Salwa beruntung karena topografi wilayah yang padat penduduk dan daerah dataran membuatnya bisa menempati mes bagi petugas kesehatan tanpa khawatir walau pun ia sendirian.

Ia sempat berpikir untuk mengajak ibunya untuk tinggal bersamanya, tetapi ia mengurungkan niatnya untuk melihat situasi dan kondisi yang ada di tempat yang baru.

Udara pagi yang cerah menyambut kedatangan dokter Salwa saat ia menjejakkan kakinya di halaman Puskesmas, di hari pertama ia memulai tugasnya. Saat ia datang, Puskesmas masih sepi kecuali seorang penjaga yang sudah ada. Mereka saling berkenalan dan si penjaga membukakan pintu ruangan bagi Salwa sebagai Kepala Puskesmas yang baru.

Waktu baru menunjukkan pukul setengah delapan waktu itu dan kebanyakan para petugas baru hadir pukul delapan pagi. Kalau sebelumnya Salwa hanya menangani delapan belas staf maka kali ini ada sekitar dua puluh lima orang pegawai yang akan menjadi mitranya dalam membantu masyarakat di kecamatan yang baru. Delapan belas staf perempuan dan tujuh orang laki-laki.

Lima menit setelah pukul delapan, dokter Salwa keluar dari ruangannya untuk bisa mengumpulkan semua pegawainya. Ia melihat beberapa meja masih kosong tetapi ia yakin semua staf harusnya sudah tiba. Salwa melihat keluar halaman dan sebagian besar staf perempuan sedang bergerombol di dekat tiang bendera dan pagar seperti orang yang sedang menonton sepakbola.

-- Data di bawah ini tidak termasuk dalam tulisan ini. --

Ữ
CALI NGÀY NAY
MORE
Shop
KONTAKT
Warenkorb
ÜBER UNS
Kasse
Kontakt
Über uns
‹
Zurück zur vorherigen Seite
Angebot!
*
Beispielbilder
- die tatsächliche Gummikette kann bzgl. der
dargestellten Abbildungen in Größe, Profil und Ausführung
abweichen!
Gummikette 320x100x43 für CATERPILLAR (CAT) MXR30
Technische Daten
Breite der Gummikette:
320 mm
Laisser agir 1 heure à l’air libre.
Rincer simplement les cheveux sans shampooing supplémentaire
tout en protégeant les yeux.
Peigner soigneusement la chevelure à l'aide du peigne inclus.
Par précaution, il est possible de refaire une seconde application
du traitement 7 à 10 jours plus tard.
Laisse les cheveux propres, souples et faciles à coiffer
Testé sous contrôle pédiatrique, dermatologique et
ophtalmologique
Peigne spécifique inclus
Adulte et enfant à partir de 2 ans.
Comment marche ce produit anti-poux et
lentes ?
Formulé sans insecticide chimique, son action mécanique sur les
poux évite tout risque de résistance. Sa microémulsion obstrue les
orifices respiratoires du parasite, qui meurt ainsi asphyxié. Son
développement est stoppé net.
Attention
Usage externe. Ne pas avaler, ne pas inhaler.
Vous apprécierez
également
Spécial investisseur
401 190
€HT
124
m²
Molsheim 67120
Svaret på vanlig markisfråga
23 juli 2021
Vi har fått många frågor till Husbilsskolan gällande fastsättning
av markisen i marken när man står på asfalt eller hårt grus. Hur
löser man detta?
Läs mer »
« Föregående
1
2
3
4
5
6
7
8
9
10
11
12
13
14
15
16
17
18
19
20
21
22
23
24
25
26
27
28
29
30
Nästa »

Salwa penasaran membuatnya ikut keluar dari pintu untuk menyaksikan apa yang sedang dilakukan oleh staf Puskesmas itu.

“Pak Tatang, boleh tahu ada apa sehingga para pegawai masih bergerombol dan belum pada masuk?” tanya Salwa saat penjaga puskesmas melewatinya dengan membawa sapu lidi.

“Anu, itu mereka selalu menunggu Pak Guru Yusuf lewat dengan motornya,” jawab Pak Tatang dengan polosnya lalu meminta permisi untuk melanjutkan pekerjaannya.

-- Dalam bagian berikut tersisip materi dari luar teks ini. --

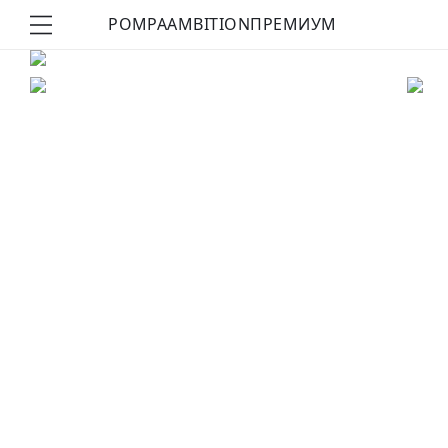
POMPA
AMBITION
ПРЕМИУМ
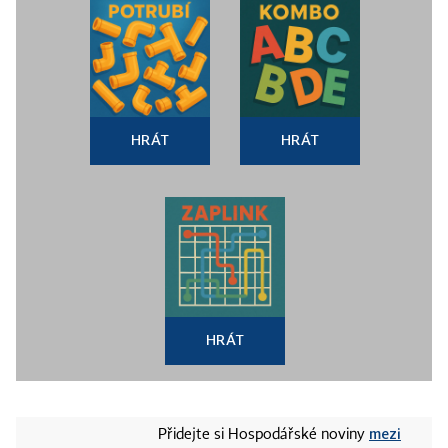
HRÁT
HRÁT
HRÁT
mezi
Přidejte si Hospodářské noviny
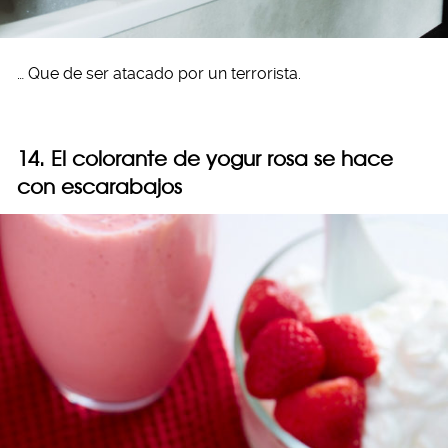
… Que de ser atacado por un terrorista.
14. El colorante de yogur rosa se hace
con escarabajos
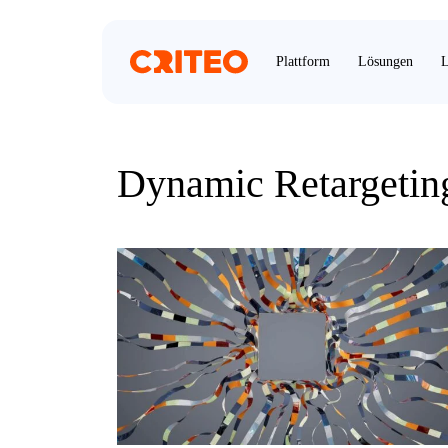
Plattform
Lösungen
L
Dynamic Retargetin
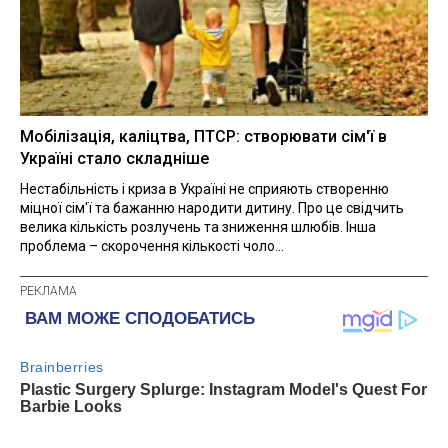
Мобілізація, каліцтва, ПТСР: створювати сім'ї в
Україні стало складніше
Нестабільність і криза в Україні не сприяють створенню
міцної сім'ї та бажанню народити дитину. Про це свідчить
велика кількість розлучень та зниження шлюбів. Інша
проблема – скорочення кількості чоло...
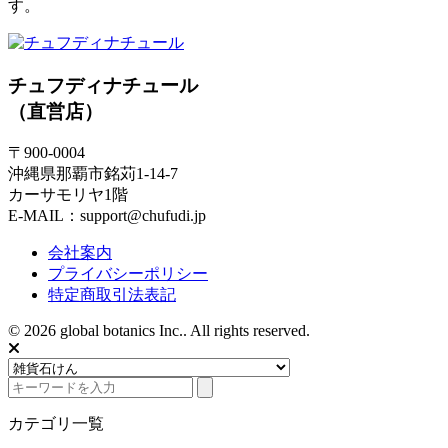
す。
チュフディナチュール
（直営店）
〒900-0004
沖縄県那覇市銘苅1-14-7
カーサモリヤ1階
E-MAIL：support@chufudi.jp
会社案内
プライバシーポリシー
特定商取引法表記
© 2026 global botanics Inc.. All rights reserved.
カテゴリ一覧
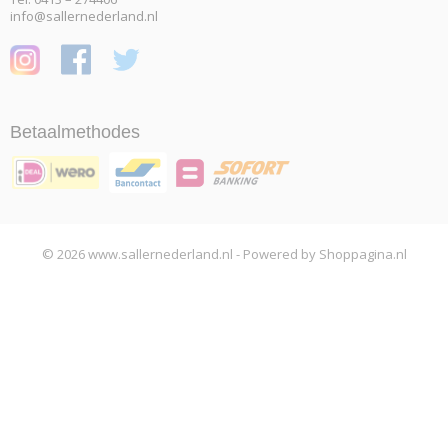
info@sallernederland.nl
Betaalmethodes
© 2026 www.sallernederland.nl - Powered by Shoppagina.nl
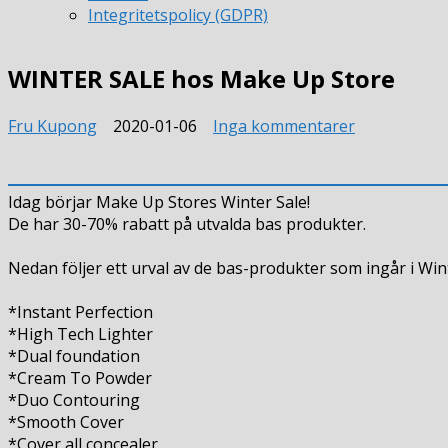
Integritetspolicy (GDPR)
WINTER SALE hos Make Up Store
till
Fru Kupong
2020-01-06
Inga kommentarer
WINTER
SALE
hos
Idag börjar Make Up Stores Winter Sale!
Make
De har 30-70% rabatt på utvalda bas produkter.
Up
Store
Nedan följer ett urval av de bas-produkter som ingår i Wint
*Instant Perfection
*High Tech Lighter
*Dual foundation
*Cream To Powder
*Duo Contouring
*Smooth Cover
*Cover all concealer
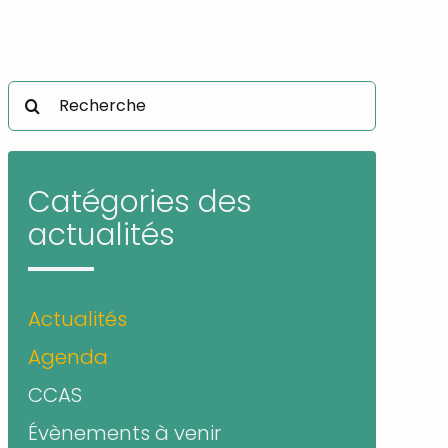
Rechercher:
Catégories des
actualités
Actualités
Agenda
CCAS
Évènements à venir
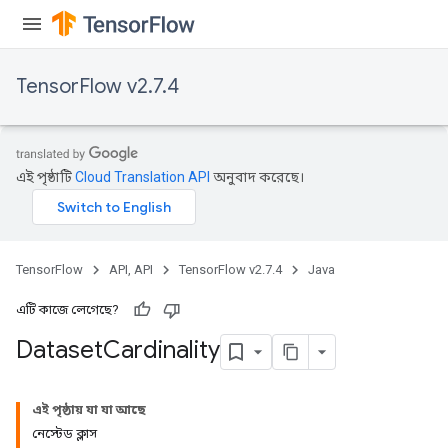
TensorFlow v2.7.4
এই পৃষ্ঠাটি
Cloud Translation API
অনুবাদ করেছে।
TensorFlow
API, API
TensorFlow v2.7.4
Java
এটি কাজে লেগেছে?
Dataset
Cardinality
এই পৃষ্ঠায় যা যা আছে
নেস্টেড ক্লাস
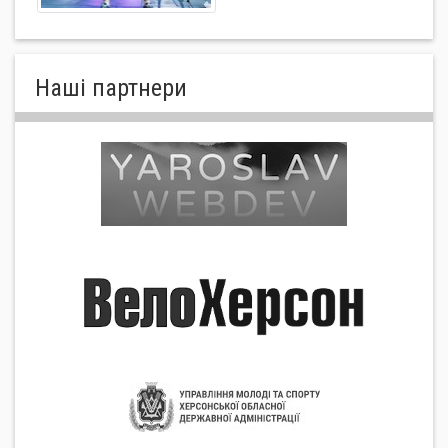
Нашi партнери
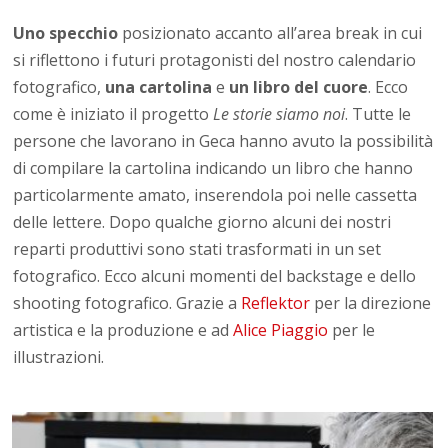
Uno specchio
posizionato accanto all’area break in cui
si riflettono i futuri protagonisti del nostro calendario
fotografico,
una cartolina
e
un libro del cuore
. Ecco
come è iniziato il progetto
Le storie siamo noi
. Tutte le
persone che lavorano in Geca hanno avuto la possibilità
di compilare la cartolina indicando un libro che hanno
particolarmente amato, inserendola poi nelle cassetta
delle lettere. Dopo qualche giorno alcuni dei nostri
reparti produttivi sono stati trasformati in un set
fotografico. Ecco alcuni momenti del backstage e dello
shooting fotografico. Grazie a
Reflektor
per la direzione
artistica e la produzione e ad
Alice Piaggio
per le
illustrazioni.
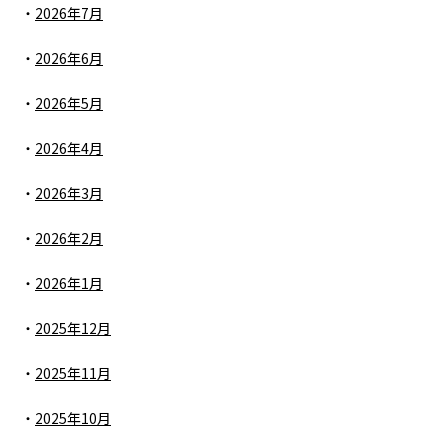
2026年7月
2026年6月
2026年5月
2026年4月
2026年3月
2026年2月
2026年1月
2025年12月
2025年11月
2025年10月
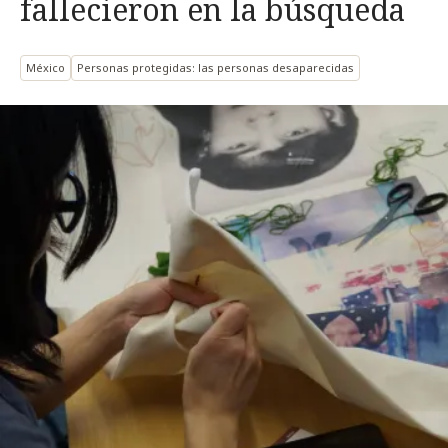
fallecieron en la búsqueda
México
Personas protegidas: las personas desaparecidas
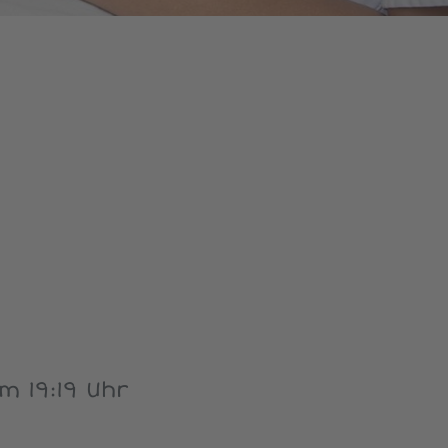
 19:19 Uhr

“Pak Guru Yusuf?” gumam Salwa agak bingung. Dia memutar tubuhnya dan melihat salah satu staf masuk berjalan ke arahnya.

“Pagi Bu Dokter. Iya Bu, Pak Guru Yusuf yang selalu menjadi idola dari penduduk desa ini termasuk para staf Puskesmas karena keramahan dan ketampanannya,” jawab staf tersebut.

“Hah? Astagfirullah,” spontan reaksi Salwa menatap pria yang baru saja berbicara dan sudah berdiri di sampingnya.

“Selamat pagi Pak. Saya Dokter Salwa,” sahut Salwa segera menguasai dirinya kembali.

“Imam, Kepala Bagian Tata Usaha di sini. Saya tidak bermaksud mengagetkan Dokter.”

“Allhamdullilah. Akhirnya saya bertemu dengan orang yang saya cari dari tadi.”

“Maaf saya agak telat karena masih ada halangan di jalan tadi sebelum ke sini.”

“Apakah Pak Imam bisa membantu saya untuk mengumpulkan semua pegawai untuk kita mulai dengan perkenalan dan arahan pagi.”

“Siap. Kita gunakan aula pertemuan saja. Nanti saya kabari Dokter kalau semua pegawai sudah hadir.”

“Terima kasih banyak Pak Imam.”

“Apa Dokter tidak ingin melihat dulu Pak Guru Yusuf yang menjadi idola untuk kampung ini?” goda Imam karena menurut prediksinya, Kepala Puskesmas mereka yang baru datang ini sepertinya masih melajang.

“Saya yakin waktunya akan tiba, tapi bukan pagi ini!” Salwa mengangkat jempolnya dengan wajah datar lalu kembali ke dalam ruangannya.

“Hari pertama yang luar biasa. Seorang nabi berwujud manusia ternyata sudah lama tinggal di kecamatan ini. Pak Guru Yusuf. Sosoknya jauh lebih menarik daripada kedatanganku sebagai atasan mereka. Terima kasih TTU, karena telah memberikan begitu banyak kasih sayang dan ketulusan untukku,” batin Salwa sambil mengusap wajahnya.

Ia menatap cermin kecil di dalam ruangannya yang bertuliskan ‘Sudah rapikah Anda?’ lalu memperbaiki jilbabnya.

Salwa sadar bahwa setiap tempat selalu memberikan ciri khas tersendiri dan bentuk penerimaan yang berbeda. Namun, Salwa tidak bisa terima jika perhatian stafnya harus terbagi pada hal-hal tak penting seperti yang ia dapati pagi ini. Disiplin waktu merupakan hal sederhana yang vital pengaruhnya pada disiplin kerja. Salwa tidak bisa membayangkan apa yang akan terjadi jika pribadi bernama nabi yang turun ke bumi itu, sempat datang berobat ke Puskesmas mereka. Apa mungkin semua staf wanita akan mengabaikan pasien yang lainnya dan berlomba-lomba menyembuhkan Pak Guru Yusuf?